Segment Start: Extracted records

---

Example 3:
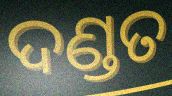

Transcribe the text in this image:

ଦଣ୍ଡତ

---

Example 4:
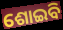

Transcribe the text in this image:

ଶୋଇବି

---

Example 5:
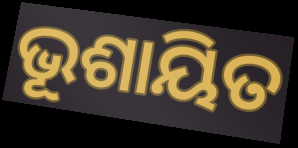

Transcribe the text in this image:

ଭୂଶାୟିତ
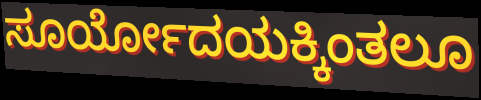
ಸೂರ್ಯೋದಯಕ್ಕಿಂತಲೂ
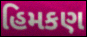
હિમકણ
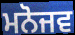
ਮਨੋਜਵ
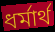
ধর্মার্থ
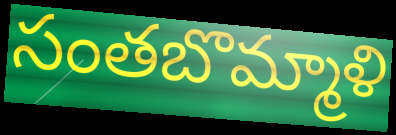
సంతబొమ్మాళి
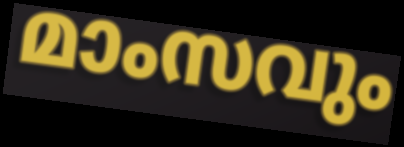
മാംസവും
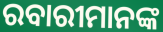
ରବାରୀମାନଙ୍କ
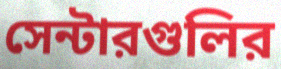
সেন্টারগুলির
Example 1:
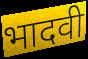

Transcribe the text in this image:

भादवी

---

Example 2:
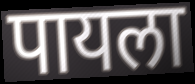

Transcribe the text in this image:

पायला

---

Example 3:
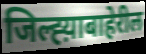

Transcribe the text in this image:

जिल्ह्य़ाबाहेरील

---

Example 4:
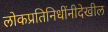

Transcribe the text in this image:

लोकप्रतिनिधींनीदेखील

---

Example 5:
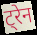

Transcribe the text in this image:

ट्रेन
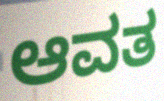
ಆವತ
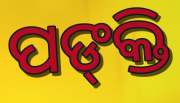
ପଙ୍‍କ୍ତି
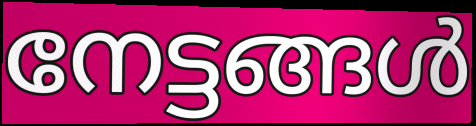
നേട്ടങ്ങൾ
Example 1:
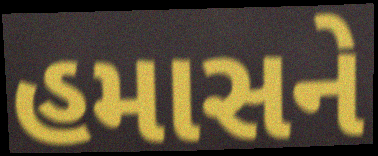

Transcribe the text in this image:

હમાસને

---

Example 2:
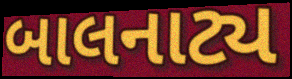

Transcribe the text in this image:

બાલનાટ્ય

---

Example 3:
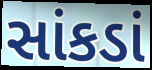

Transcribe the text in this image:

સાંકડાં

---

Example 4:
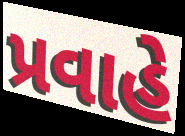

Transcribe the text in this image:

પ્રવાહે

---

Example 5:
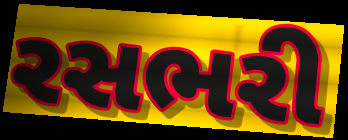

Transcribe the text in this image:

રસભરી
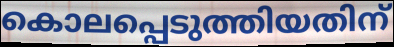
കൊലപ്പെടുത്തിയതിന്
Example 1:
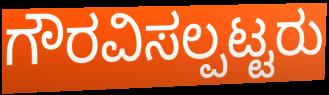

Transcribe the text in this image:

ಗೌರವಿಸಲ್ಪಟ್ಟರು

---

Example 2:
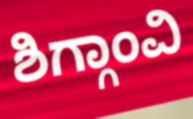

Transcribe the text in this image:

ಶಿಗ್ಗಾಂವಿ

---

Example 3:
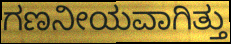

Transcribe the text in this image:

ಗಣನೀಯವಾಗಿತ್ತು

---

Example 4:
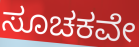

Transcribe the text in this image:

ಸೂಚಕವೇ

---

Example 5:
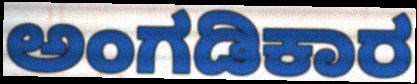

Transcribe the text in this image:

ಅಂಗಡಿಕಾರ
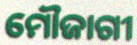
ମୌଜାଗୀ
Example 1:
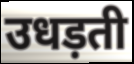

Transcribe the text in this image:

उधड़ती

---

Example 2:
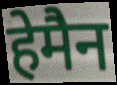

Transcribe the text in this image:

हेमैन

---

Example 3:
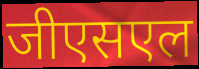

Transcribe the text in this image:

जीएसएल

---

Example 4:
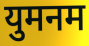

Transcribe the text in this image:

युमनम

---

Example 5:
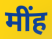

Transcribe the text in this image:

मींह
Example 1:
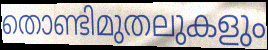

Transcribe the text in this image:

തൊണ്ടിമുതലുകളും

Segment End: Extracted records

## Directions for this task
Return the data above in its exact wording, with none of the pictures.

## Result of this exercise
---

Example 3:

Transcribe the text in this image:

ଦଣ୍ଡତ

---

Example 4:

Transcribe the text in this image:

ଶୋଇବି

---

Example 5:

Transcribe the text in this image:

ଭୂଶାୟିତ
ಸೂರ್ಯೋದಯಕ್ಕಿಂತಲೂ
હિમકણ
ਮਨੋਜਵ
ধর্মার্থ
సంతబొమ్మాళి
മാംസവും
ରବାରୀମାନଙ୍କ
সেন্টারগুলির
Example 1:

Transcribe the text in this image:

भादवी

---

Example 2:

Transcribe the text in this image:

पायला

---

Example 3:

Transcribe the text in this image:

जिल्ह्य़ाबाहेरील

---

Example 4:

Transcribe the text in this image:

लोकप्रतिनिधींनीदेखील

---

Example 5:

Transcribe the text in this image:

ट्रेन
ಆವತ
ପଙ୍‍କ୍ତି
നേട്ടങ്ങൾ
Example 1:

Transcribe the text in this image:

હમાસને

---

Example 2:

Transcribe the text in this image:

બાલનાટ્ય

---

Example 3:

Transcribe the text in this image:

સાંકડાં

---

Example 4:

Transcribe the text in this image:

પ્રવાહે

---

Example 5:

Transcribe the text in this image:

રસભરી
കൊലപ്പെടുത്തിയതിന്
Example 1:

Transcribe the text in this image:

ಗೌರವಿಸಲ್ಪಟ್ಟರು

---

Example 2:

Transcribe the text in this image:

ಶಿಗ್ಗಾಂವಿ

---

Example 3:

Transcribe the text in this image:

ಗಣನೀಯವಾಗಿತ್ತು

---

Example 4:

Transcribe the text in this image:

ಸೂಚಕವೇ

---

Example 5:

Transcribe the text in this image:

ಅಂಗಡಿಕಾರ
ମୌଜାଗୀ
Example 1:

Transcribe the text in this image:

उधड़ती

---

Example 2:

Transcribe the text in this image:

हेमैन

---

Example 3:

Transcribe the text in this image:

जीएसएल

---

Example 4:

Transcribe the text in this image:

युमनम

---

Example 5:

Transcribe the text in this image:

मींह
Example 1:

Transcribe the text in this image:

തൊണ്ടിമുതലുകളും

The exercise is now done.